Background and aims: Patients with homozygous familial hypercholesterolemia (HoFH) respond to standard lipid lowering therapy (LLT) poorly due to biallelic abnormalities affecting low-density lipoprotein receptor (LDLR) function. Relatively little information stratified by functional genotyping is available.
Methods: We evaluated lowering of low-density lipoprotein cholesterol (LDL-C) with statins, statins plus ezetimibe or add-on proprotein convertase subtilisin-kexin type 9 (PCSK9) inhibitors in 175 patients with HoFH according to LDLR functional genotyping (defective/defective = 119, defective/null = 38, null/null = 18).
Results: LLT resulted in significant LDL-C percent reductions in all 3 subgroups ranging from 17 ± 19 % (mean ± SD) in the null/null subgroup to 29 ± 21 % in the defective/defective subgroup. Achievement of ≥50 % LDL-C reduction was not seen in the null/null subgroup. Achievement of this plus LDL-C < 2.6 mmol/L was seen only in the defective/defective subgroup but rarely (2.5 %, 3/119 patients). While responses to statin plus ezetimibe and add-on PCSK9 inhibitors were progressively and significantly attenuated in the defective/null and null/null subgroups, there was no difference according to functional genotyping in the response to statins. All 3 subgroups showed mean LDL-C lowering in the range of 25-29 % in response to statins.

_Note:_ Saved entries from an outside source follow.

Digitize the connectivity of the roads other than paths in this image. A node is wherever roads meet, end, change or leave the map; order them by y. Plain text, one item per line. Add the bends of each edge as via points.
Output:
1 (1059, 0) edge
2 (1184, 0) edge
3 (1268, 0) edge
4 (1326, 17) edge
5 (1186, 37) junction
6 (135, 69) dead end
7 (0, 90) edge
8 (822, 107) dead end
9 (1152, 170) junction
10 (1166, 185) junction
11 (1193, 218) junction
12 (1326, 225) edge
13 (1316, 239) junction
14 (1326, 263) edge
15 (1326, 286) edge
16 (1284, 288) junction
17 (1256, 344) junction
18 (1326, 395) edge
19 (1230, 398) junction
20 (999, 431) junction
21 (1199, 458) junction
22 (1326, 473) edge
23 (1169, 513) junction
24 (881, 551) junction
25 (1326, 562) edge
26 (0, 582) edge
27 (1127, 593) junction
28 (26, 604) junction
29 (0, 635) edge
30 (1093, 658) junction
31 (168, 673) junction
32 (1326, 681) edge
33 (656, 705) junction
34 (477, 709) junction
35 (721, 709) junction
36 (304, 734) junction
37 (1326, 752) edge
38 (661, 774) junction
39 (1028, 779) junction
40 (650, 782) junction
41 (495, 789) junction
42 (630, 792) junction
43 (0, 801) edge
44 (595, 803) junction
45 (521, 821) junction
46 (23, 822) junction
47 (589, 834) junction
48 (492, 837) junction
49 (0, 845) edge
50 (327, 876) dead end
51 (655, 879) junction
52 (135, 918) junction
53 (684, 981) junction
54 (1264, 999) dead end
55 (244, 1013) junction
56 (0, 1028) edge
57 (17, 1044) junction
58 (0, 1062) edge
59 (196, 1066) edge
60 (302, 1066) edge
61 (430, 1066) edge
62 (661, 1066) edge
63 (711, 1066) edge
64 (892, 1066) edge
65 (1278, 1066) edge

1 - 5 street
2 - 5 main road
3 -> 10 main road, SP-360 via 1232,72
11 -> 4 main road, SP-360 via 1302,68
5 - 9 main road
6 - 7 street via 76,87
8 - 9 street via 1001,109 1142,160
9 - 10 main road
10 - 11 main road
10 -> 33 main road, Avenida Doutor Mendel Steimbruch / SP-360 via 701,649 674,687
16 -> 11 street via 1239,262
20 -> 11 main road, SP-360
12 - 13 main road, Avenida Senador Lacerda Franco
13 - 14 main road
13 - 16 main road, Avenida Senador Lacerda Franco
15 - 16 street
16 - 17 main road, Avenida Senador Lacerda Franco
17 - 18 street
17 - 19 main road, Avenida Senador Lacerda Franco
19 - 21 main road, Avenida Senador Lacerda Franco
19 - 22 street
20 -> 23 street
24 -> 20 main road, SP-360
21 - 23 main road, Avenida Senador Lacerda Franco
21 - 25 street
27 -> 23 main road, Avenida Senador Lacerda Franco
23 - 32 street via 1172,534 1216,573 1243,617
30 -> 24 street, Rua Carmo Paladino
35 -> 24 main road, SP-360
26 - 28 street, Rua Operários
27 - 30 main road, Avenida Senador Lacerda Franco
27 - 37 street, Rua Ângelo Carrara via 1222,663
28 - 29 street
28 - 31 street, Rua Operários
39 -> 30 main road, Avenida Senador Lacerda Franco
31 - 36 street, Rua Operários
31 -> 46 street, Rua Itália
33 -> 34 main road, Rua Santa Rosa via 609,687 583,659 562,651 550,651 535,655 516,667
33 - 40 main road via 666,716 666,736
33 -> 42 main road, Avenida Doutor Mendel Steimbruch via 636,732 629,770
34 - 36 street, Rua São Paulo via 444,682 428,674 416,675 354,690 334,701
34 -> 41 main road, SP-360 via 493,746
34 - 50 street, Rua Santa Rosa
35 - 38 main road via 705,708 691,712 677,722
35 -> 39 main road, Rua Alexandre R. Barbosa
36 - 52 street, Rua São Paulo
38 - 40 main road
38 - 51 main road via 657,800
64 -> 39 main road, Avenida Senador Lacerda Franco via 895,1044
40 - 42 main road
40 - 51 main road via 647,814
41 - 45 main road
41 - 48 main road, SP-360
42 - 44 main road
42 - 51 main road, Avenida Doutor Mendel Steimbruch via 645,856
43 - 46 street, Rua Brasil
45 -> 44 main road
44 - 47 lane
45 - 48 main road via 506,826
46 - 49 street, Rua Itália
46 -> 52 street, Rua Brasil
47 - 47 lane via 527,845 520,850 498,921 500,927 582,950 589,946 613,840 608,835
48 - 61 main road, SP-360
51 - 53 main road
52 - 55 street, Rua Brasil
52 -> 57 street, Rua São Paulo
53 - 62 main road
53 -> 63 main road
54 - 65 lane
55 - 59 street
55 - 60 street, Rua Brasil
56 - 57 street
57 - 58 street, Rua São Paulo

Conclusions: LDLR-dependent LLT achieves significant LDL-C lowering in patients with HoFH which is modulated by functional genotyping except in the case of statins, possibly because of potential non-LDLR-dependent mechanisms of action. However, optimization of LDL-C remains rare and underscores the need for accessible and non-LDLR-dependent LDL-C lowering therapies.